Dunne's increasing paranoia and unstable behaviour eventually led to his own gang members turning against him. Due to the increased Garda attention brought on by Dunne's repeated murders, Gardaí believe crime boss Christy Kinahan, who supplied Dunne's gang with drugs, conspired with Dunne's former mentor Eamon Kelly to have him killed. Together with some of Dunne's closest associates they are suspected of organising his murder and of hiring a gang of young criminals from the north inner city to actually carry out the hit.

Thirty-four-year-old Dunne was murdered as he attended a friend's birthday party at a pub in Cabra on 23 April 2010. A hit team of four men arrived in a car, and one of them waved his gun around, warning smokers outside the pub to disperse. He then guarded the front door.
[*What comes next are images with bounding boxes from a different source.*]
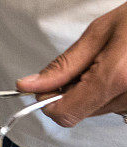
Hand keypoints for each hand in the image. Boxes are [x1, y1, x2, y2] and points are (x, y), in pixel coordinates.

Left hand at [16, 1, 126, 126]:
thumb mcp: (100, 32)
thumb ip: (63, 65)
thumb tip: (29, 85)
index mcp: (116, 77)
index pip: (65, 114)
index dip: (48, 101)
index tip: (46, 85)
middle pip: (79, 112)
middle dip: (70, 91)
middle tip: (85, 63)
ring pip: (96, 110)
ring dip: (91, 90)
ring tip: (110, 61)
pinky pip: (114, 105)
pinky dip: (108, 91)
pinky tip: (120, 70)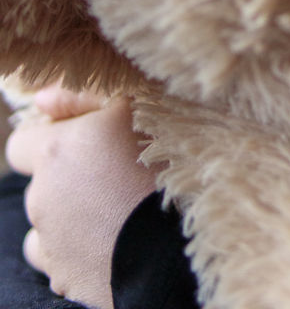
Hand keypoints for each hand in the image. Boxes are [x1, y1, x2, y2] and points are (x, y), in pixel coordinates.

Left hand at [5, 85, 157, 308]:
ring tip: (113, 213)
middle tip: (112, 178)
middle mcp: (42, 197)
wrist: (181, 237)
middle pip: (40, 185)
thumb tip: (41, 99)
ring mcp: (51, 242)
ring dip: (69, 218)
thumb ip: (80, 99)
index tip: (82, 146)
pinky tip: (112, 241)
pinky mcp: (65, 277)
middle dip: (66, 181)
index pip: (21, 144)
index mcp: (55, 152)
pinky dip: (79, 252)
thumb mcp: (131, 109)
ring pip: (47, 225)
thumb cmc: (163, 161)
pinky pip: (61, 260)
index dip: (50, 141)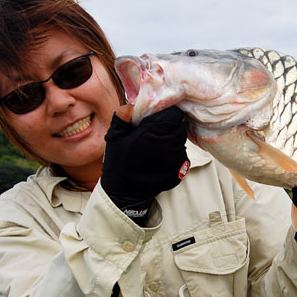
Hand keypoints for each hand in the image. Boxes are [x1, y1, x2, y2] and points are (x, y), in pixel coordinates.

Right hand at [101, 106, 189, 224]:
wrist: (124, 192)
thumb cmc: (118, 162)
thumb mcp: (114, 136)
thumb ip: (123, 116)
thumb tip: (135, 104)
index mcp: (152, 133)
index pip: (173, 113)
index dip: (167, 111)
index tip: (158, 115)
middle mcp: (168, 145)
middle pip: (180, 124)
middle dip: (171, 124)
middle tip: (157, 129)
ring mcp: (177, 158)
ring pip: (182, 139)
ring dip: (173, 138)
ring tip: (157, 144)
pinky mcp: (181, 169)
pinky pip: (183, 153)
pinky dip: (174, 152)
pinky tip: (160, 157)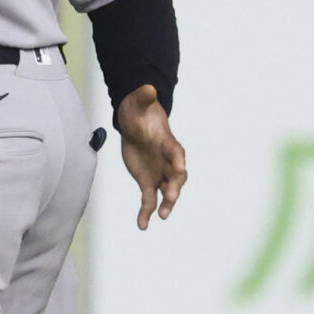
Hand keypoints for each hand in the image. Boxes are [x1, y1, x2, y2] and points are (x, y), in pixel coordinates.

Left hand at [115, 86, 185, 229]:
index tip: (179, 168)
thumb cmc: (139, 111)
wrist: (134, 122)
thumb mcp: (139, 103)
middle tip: (170, 199)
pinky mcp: (147, 182)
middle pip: (176, 177)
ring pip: (167, 192)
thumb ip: (144, 99)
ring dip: (165, 204)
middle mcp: (168, 161)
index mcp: (168, 143)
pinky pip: (149, 200)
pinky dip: (146, 212)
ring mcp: (159, 173)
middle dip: (174, 187)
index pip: (176, 153)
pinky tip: (142, 225)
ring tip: (161, 216)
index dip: (178, 161)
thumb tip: (147, 88)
Two masked gunmen entered and began shooting at Dunne several times. He unsuccessfully attempted to use a lounge boy as a human shield before the first gunman shot Dunne twice in the chest & once in the head, with the second gunman also performing the "Mozambique drill" on him as he lay on the ground. The gunmen escaped in a waiting car. His bodyguard and a number of close associates were present, though none made any attempt to prevent the murder, as was his seventeen-year-old daughter.
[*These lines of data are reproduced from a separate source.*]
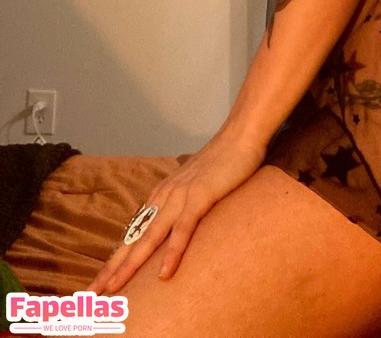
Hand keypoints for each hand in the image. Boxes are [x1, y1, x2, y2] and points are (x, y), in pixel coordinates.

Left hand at [88, 132, 265, 293]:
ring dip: (130, 265)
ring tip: (114, 288)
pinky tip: (164, 274)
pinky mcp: (200, 197)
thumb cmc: (221, 163)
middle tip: (92, 293)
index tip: (99, 284)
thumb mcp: (195, 186)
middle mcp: (164, 198)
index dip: (115, 260)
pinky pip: (183, 229)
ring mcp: (180, 197)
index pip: (133, 234)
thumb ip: (183, 204)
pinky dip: (172, 252)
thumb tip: (177, 225)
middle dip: (111, 268)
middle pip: (133, 239)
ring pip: (150, 237)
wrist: (239, 136)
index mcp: (161, 197)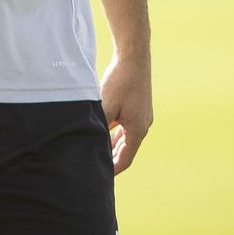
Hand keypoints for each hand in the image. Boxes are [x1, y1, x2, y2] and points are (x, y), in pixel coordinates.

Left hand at [100, 54, 152, 174]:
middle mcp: (143, 125)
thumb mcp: (106, 106)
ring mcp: (142, 115)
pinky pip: (126, 125)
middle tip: (96, 167)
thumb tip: (91, 142)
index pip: (125, 159)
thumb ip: (100, 126)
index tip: (101, 176)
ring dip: (113, 145)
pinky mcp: (138, 106)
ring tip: (97, 152)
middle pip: (126, 150)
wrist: (133, 58)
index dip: (113, 169)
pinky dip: (115, 132)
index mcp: (138, 130)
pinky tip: (103, 131)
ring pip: (126, 137)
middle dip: (112, 159)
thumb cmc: (120, 81)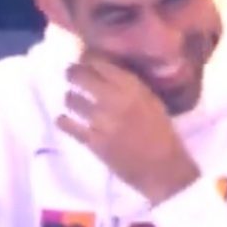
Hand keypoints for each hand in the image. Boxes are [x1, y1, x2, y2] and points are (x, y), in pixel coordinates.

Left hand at [58, 52, 199, 203]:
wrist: (163, 168)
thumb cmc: (160, 133)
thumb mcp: (151, 101)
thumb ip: (130, 85)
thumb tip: (105, 69)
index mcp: (133, 88)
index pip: (101, 63)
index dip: (87, 58)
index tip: (83, 58)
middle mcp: (116, 100)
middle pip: (82, 76)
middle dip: (72, 73)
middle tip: (70, 74)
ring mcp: (103, 121)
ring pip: (72, 99)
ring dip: (69, 98)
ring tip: (71, 99)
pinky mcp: (93, 141)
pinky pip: (68, 125)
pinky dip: (63, 121)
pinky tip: (63, 120)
Dunne's death was widely celebrated; the mother of plumber Anthony Campbell, who was murdered during the assassination of Martin Hyland that Dunne organised, said he was now "drinking with the devil", while Cormac Byrne of the Irish Independent described him as a "vicious and nasty paranoid coke-fuelled mess". Senior Gardaí reported he was the "worst we've ever seen in terms of body counts". No one has been ever been convicted for Dunne's murder; speaking to the Irish Times, a Garda source reported that "the list of suspects [would] be very very long". Dunne had already organised his own funeral in 2009, and had picked out a grave in Dardistown Cemetery. He is buried head-to-head with Paddy Doyle, a former gangland criminal who was ambushed and killed in Spain in 2007; the pair had known each other since childhood.

In 2020, the High Court ruled that insurance company Irish Life did not have to pay out on an insurance policy taken out by Dunne. Legal action had been taken against Irish Life by Dunne's ex-partner Georgina Saunders, but the court found that Dunne's heavy cocaine usage had not been disclosed to the company.